_Supplied data_

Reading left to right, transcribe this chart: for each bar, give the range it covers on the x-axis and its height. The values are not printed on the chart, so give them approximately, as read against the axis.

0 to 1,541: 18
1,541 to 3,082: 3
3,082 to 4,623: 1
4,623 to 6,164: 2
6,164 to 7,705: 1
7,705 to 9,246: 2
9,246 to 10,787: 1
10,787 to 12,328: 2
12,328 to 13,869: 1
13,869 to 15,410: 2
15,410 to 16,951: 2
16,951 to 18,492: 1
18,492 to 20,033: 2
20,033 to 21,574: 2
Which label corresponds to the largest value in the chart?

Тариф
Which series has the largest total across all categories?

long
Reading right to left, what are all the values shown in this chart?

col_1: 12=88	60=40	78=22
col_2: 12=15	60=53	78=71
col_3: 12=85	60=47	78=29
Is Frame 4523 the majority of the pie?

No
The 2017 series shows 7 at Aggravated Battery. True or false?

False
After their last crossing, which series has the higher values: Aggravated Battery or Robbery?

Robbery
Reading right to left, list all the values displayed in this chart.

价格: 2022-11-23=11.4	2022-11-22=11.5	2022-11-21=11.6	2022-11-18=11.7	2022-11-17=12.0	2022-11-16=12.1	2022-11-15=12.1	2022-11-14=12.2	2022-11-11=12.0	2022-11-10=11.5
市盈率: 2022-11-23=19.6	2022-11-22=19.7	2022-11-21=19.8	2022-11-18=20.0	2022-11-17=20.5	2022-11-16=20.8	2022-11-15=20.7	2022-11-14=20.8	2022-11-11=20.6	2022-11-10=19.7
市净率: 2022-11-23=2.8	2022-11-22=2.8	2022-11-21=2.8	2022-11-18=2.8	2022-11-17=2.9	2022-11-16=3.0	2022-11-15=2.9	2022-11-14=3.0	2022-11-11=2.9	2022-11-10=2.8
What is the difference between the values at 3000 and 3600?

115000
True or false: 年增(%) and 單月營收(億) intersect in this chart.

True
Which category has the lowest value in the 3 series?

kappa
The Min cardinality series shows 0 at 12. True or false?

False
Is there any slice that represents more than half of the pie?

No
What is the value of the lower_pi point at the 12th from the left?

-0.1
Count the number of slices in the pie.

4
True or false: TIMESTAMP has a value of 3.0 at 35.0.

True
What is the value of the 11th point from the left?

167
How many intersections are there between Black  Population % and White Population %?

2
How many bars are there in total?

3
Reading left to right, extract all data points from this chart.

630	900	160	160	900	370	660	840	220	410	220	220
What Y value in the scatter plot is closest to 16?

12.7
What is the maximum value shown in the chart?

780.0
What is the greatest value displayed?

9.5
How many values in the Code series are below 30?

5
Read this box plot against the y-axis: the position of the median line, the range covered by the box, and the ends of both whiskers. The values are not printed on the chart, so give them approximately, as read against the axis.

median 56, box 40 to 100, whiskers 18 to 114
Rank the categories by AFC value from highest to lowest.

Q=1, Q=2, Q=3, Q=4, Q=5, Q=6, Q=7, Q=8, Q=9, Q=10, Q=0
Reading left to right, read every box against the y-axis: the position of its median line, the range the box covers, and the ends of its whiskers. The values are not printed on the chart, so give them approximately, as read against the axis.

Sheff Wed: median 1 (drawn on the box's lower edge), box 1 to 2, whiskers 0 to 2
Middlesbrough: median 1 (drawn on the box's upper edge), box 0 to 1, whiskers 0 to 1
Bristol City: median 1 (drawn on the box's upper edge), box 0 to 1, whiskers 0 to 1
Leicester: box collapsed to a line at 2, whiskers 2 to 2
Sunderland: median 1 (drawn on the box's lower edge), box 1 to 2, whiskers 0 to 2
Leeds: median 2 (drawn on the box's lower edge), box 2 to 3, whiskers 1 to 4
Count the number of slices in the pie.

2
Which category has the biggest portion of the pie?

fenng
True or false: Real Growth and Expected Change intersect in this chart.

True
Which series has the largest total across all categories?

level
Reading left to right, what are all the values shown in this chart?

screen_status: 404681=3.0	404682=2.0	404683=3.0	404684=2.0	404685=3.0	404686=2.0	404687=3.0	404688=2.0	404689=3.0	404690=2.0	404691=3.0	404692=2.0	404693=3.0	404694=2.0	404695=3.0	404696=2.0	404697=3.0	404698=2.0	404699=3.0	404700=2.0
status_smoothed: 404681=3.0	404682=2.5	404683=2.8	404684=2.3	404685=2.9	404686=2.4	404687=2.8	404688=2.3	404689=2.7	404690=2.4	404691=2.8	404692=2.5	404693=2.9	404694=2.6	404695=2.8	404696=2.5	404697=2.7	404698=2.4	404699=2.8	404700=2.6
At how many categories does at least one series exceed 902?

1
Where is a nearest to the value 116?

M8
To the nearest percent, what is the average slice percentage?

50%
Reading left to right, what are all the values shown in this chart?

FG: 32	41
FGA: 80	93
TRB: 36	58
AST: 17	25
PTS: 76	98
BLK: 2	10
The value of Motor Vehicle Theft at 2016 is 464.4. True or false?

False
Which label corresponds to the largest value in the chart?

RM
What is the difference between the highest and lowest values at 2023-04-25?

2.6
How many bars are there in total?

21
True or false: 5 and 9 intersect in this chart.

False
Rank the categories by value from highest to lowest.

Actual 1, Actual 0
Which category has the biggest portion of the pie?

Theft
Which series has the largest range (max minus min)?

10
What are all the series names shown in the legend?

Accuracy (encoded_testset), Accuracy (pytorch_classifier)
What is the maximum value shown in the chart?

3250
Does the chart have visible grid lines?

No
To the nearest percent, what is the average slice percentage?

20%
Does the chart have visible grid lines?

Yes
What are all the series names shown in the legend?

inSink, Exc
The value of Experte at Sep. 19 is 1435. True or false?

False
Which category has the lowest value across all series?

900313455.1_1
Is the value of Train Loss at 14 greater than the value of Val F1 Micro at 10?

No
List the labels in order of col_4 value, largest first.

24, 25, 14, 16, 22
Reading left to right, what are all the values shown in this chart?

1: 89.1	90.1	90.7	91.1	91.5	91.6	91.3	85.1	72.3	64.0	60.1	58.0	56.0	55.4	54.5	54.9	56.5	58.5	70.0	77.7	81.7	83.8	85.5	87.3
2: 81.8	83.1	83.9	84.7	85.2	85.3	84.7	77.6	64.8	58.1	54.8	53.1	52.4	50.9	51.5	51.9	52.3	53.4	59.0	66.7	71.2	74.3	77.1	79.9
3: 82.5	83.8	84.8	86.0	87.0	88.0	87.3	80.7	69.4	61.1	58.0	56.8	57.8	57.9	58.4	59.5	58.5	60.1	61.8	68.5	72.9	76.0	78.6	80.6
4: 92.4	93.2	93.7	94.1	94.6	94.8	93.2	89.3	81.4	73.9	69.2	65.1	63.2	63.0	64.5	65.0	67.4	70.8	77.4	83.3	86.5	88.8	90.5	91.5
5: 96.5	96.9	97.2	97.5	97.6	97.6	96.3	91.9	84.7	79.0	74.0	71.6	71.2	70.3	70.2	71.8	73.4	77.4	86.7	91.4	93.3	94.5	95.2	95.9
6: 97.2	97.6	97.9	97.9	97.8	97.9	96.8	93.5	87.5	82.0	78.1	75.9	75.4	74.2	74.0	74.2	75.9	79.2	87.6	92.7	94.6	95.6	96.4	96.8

_Required action_
Return every one of the lines above verbatim, in the same order.

_Result below_
Reading left to right, transcribe this chart: for each bar, give the range it covers on the x-axis and its height. The values are not printed on the chart, so give them approximately, as read against the axis.

0 to 1,541: 18
1,541 to 3,082: 3
3,082 to 4,623: 1
4,623 to 6,164: 2
6,164 to 7,705: 1
7,705 to 9,246: 2
9,246 to 10,787: 1
10,787 to 12,328: 2
12,328 to 13,869: 1
13,869 to 15,410: 2
15,410 to 16,951: 2
16,951 to 18,492: 1
18,492 to 20,033: 2
20,033 to 21,574: 2
Which label corresponds to the largest value in the chart?

Тариф
Which series has the largest total across all categories?

long
Reading right to left, what are all the values shown in this chart?

col_1: 12=88	60=40	78=22
col_2: 12=15	60=53	78=71
col_3: 12=85	60=47	78=29
Is Frame 4523 the majority of the pie?

No
The 2017 series shows 7 at Aggravated Battery. True or false?

False
After their last crossing, which series has the higher values: Aggravated Battery or Robbery?

Robbery
Reading right to left, list all the values displayed in this chart.

价格: 2022-11-23=11.4	2022-11-22=11.5	2022-11-21=11.6	2022-11-18=11.7	2022-11-17=12.0	2022-11-16=12.1	2022-11-15=12.1	2022-11-14=12.2	2022-11-11=12.0	2022-11-10=11.5
市盈率: 2022-11-23=19.6	2022-11-22=19.7	2022-11-21=19.8	2022-11-18=20.0	2022-11-17=20.5	2022-11-16=20.8	2022-11-15=20.7	2022-11-14=20.8	2022-11-11=20.6	2022-11-10=19.7
市净率: 2022-11-23=2.8	2022-11-22=2.8	2022-11-21=2.8	2022-11-18=2.8	2022-11-17=2.9	2022-11-16=3.0	2022-11-15=2.9	2022-11-14=3.0	2022-11-11=2.9	2022-11-10=2.8
What is the difference between the values at 3000 and 3600?

115000
True or false: 年增(%) and 單月營收(億) intersect in this chart.

True
Which category has the lowest value in the 3 series?

kappa
The Min cardinality series shows 0 at 12. True or false?

False
Is there any slice that represents more than half of the pie?

No
What is the value of the lower_pi point at the 12th from the left?

-0.1
Count the number of slices in the pie.

4
True or false: TIMESTAMP has a value of 3.0 at 35.0.

True
What is the value of the 11th point from the left?

167
How many intersections are there between Black  Population % and White Population %?

2
How many bars are there in total?

3
Reading left to right, extract all data points from this chart.

630	900	160	160	900	370	660	840	220	410	220	220
What Y value in the scatter plot is closest to 16?

12.7
What is the maximum value shown in the chart?

780.0
What is the greatest value displayed?

9.5
How many values in the Code series are below 30?

5
Read this box plot against the y-axis: the position of the median line, the range covered by the box, and the ends of both whiskers. The values are not printed on the chart, so give them approximately, as read against the axis.

median 56, box 40 to 100, whiskers 18 to 114
Rank the categories by AFC value from highest to lowest.

Q=1, Q=2, Q=3, Q=4, Q=5, Q=6, Q=7, Q=8, Q=9, Q=10, Q=0
Reading left to right, read every box against the y-axis: the position of its median line, the range the box covers, and the ends of its whiskers. The values are not printed on the chart, so give them approximately, as read against the axis.

Sheff Wed: median 1 (drawn on the box's lower edge), box 1 to 2, whiskers 0 to 2
Middlesbrough: median 1 (drawn on the box's upper edge), box 0 to 1, whiskers 0 to 1
Bristol City: median 1 (drawn on the box's upper edge), box 0 to 1, whiskers 0 to 1
Leicester: box collapsed to a line at 2, whiskers 2 to 2
Sunderland: median 1 (drawn on the box's lower edge), box 1 to 2, whiskers 0 to 2
Leeds: median 2 (drawn on the box's lower edge), box 2 to 3, whiskers 1 to 4
Count the number of slices in the pie.

2
Which category has the biggest portion of the pie?

fenng
True or false: Real Growth and Expected Change intersect in this chart.

True
Which series has the largest total across all categories?

level
Reading left to right, what are all the values shown in this chart?

screen_status: 404681=3.0	404682=2.0	404683=3.0	404684=2.0	404685=3.0	404686=2.0	404687=3.0	404688=2.0	404689=3.0	404690=2.0	404691=3.0	404692=2.0	404693=3.0	404694=2.0	404695=3.0	404696=2.0	404697=3.0	404698=2.0	404699=3.0	404700=2.0
status_smoothed: 404681=3.0	404682=2.5	404683=2.8	404684=2.3	404685=2.9	404686=2.4	404687=2.8	404688=2.3	404689=2.7	404690=2.4	404691=2.8	404692=2.5	404693=2.9	404694=2.6	404695=2.8	404696=2.5	404697=2.7	404698=2.4	404699=2.8	404700=2.6
At how many categories does at least one series exceed 902?

1
Where is a nearest to the value 116?

M8
To the nearest percent, what is the average slice percentage?

50%
Reading left to right, what are all the values shown in this chart?

FG: 32	41
FGA: 80	93
TRB: 36	58
AST: 17	25
PTS: 76	98
BLK: 2	10
The value of Motor Vehicle Theft at 2016 is 464.4. True or false?

False
Which label corresponds to the largest value in the chart?

RM
What is the difference between the highest and lowest values at 2023-04-25?

2.6
How many bars are there in total?

21
True or false: 5 and 9 intersect in this chart.

False
Rank the categories by value from highest to lowest.

Actual 1, Actual 0
Which category has the biggest portion of the pie?

Theft
Which series has the largest range (max minus min)?

10
What are all the series names shown in the legend?

Accuracy (encoded_testset), Accuracy (pytorch_classifier)
What is the maximum value shown in the chart?

3250
Does the chart have visible grid lines?

No
To the nearest percent, what is the average slice percentage?

20%
Does the chart have visible grid lines?

Yes
What are all the series names shown in the legend?

inSink, Exc
The value of Experte at Sep. 19 is 1435. True or false?

False
Which category has the lowest value across all series?

900313455.1_1
Is the value of Train Loss at 14 greater than the value of Val F1 Micro at 10?

No
List the labels in order of col_4 value, largest first.

24, 25, 14, 16, 22
Reading left to right, what are all the values shown in this chart?

1: 89.1	90.1	90.7	91.1	91.5	91.6	91.3	85.1	72.3	64.0	60.1	58.0	56.0	55.4	54.5	54.9	56.5	58.5	70.0	77.7	81.7	83.8	85.5	87.3
2: 81.8	83.1	83.9	84.7	85.2	85.3	84.7	77.6	64.8	58.1	54.8	53.1	52.4	50.9	51.5	51.9	52.3	53.4	59.0	66.7	71.2	74.3	77.1	79.9
3: 82.5	83.8	84.8	86.0	87.0	88.0	87.3	80.7	69.4	61.1	58.0	56.8	57.8	57.9	58.4	59.5	58.5	60.1	61.8	68.5	72.9	76.0	78.6	80.6
4: 92.4	93.2	93.7	94.1	94.6	94.8	93.2	89.3	81.4	73.9	69.2	65.1	63.2	63.0	64.5	65.0	67.4	70.8	77.4	83.3	86.5	88.8	90.5	91.5
5: 96.5	96.9	97.2	97.5	97.6	97.6	96.3	91.9	84.7	79.0	74.0	71.6	71.2	70.3	70.2	71.8	73.4	77.4	86.7	91.4	93.3	94.5	95.2	95.9
6: 97.2	97.6	97.9	97.9	97.8	97.9	96.8	93.5	87.5	82.0	78.1	75.9	75.4	74.2	74.0	74.2	75.9	79.2	87.6	92.7	94.6	95.6	96.4	96.8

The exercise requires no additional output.